An important aspect to take into consideration when facing a semantic extraction process for ontology learning from textual data is how the meaning is encapsulated at sentence and discourse level, instead of at word-level only. For instance, in the case of linguistic modifiers, it is important to understand whether they are necessary or if their absence would change the meaning of the whole linguistic construction. In fact, the composition into single lexical units (syntagms) creates unique and indivisible concepts. On the other hand, when a modifier is not necessary, the semantics expressed by the text remains the same (even if less specific or lightly different). A major layer of specialization is certainly useful for the reader, but the underlying ontological concepts remain the same.

Another interesting fact to further investigate is when a linguistic modifier is a noun and not an adjective, because it usually reflects the presence of a single syntagm. An examples is “circuit board”: the single words “circuit” and “board” refer to distinct concepts compared to the one of their composition. But it is not always the case. For instance, the noun modifier of the construct “round table” suggests only something about its functionalities (for instance it is a type of table that is particularly safe for kids because of the absence of edges), but it does not represent a completely different concept with respect to “table”.

In the light of this, we are certainly talking about a higher level of semantics, which is obviously complex to treat even at the ontological level. In fact the correct understanding of a single word suggests us a mental representation. This means that there is a direct link with the descriptive meaning of the considered concept that we have in mind.

In this section, we only want to introduce the reader to the concept of linguistic affordances, that is the graded relationship between words and modifiers to construct meanings that somehow reflect some mental models. We may approach this problem by considering terms compositions in a dynamic way where the meaning is distributed among subjects, objects, functionalities, and mental representations. In general, the concept of “affordance” is linked to the meaning of an action that is dynamically created by the interaction of the involved agents. Dropping this principle into language, an action (for example suggested through the use of a verbal construct) will have a certain meaning that is given by the interaction between the agent and the receiver (subject / object), and more particularly by their properties. The idea is that different combinations of words with different properties are likely to lead to “different” meanings.

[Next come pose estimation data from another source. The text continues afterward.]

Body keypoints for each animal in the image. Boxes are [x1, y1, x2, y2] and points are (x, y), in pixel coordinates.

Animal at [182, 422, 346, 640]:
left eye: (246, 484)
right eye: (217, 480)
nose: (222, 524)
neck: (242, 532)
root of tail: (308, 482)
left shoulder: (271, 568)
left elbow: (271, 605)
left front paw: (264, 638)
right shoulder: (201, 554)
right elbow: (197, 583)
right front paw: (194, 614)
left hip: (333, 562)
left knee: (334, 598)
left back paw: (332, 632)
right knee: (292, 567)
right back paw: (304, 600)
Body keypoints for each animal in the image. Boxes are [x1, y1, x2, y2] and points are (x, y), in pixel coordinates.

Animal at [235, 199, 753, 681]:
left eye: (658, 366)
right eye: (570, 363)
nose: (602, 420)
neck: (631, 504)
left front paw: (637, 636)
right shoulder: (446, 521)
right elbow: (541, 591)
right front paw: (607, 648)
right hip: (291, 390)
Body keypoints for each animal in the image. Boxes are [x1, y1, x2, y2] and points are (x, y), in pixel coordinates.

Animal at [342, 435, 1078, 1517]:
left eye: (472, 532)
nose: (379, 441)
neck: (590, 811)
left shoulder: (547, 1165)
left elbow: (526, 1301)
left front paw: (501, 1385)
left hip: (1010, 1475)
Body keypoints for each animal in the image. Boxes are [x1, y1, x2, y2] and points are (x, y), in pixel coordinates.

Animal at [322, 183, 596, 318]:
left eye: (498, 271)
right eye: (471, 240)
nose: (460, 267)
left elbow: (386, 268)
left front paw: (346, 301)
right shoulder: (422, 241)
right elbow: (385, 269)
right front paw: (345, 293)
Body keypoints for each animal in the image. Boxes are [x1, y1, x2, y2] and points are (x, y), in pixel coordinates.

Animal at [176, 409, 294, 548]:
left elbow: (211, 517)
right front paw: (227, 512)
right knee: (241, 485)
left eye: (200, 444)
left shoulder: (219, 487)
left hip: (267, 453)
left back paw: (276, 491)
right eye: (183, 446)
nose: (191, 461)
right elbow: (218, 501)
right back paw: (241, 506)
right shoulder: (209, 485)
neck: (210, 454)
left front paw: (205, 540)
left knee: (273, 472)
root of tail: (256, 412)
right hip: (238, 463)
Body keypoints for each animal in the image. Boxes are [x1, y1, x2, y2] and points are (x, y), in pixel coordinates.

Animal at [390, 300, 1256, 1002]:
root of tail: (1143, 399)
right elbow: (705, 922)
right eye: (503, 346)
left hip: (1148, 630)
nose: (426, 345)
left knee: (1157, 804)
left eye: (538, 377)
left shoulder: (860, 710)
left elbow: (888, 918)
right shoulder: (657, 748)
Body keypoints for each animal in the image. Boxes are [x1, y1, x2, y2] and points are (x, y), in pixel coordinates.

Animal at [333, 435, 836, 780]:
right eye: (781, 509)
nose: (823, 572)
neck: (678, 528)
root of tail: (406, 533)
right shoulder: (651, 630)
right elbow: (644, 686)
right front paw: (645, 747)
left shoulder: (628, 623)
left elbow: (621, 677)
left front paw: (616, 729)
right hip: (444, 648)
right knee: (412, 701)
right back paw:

One of the main problem currently faced by computational linguists is to solve the ambiguity of natural language at word level. In future works we may consider to see words not as isolated entity, but as bricks in a context where the interaction plays a fundamental role in creating the actual meaning. The notion of “affordance” was first suggested by Gibson (1977) in his theory of perception and was later re-articulated by Norman in the field of interface design (Norman 1999).

8 Conclusions

In this work we proposed a general approach for the automatic extraction of semantic information to improve semantic search and ontology building from textual data. First, we rely on Natural Language Processing techniques to obtain rich lexical and syntactic information. Then, we transform these knowledge into generalized features that aim at capturing the surrounding linguistic variability of the target semantic labels. Finally, such extracted data are fed into a Support Vector Machine classifier which creates a model to automate the semantic annotation and to provide semantic-aware search queries. We tested our technique on different tasks both in the legal domain and in the Wikipedia knowledge base, reaching high accuracy levels. In future work, we aim at integrating our approach with existing methods (both unsupervised and supervised) for ontology learning.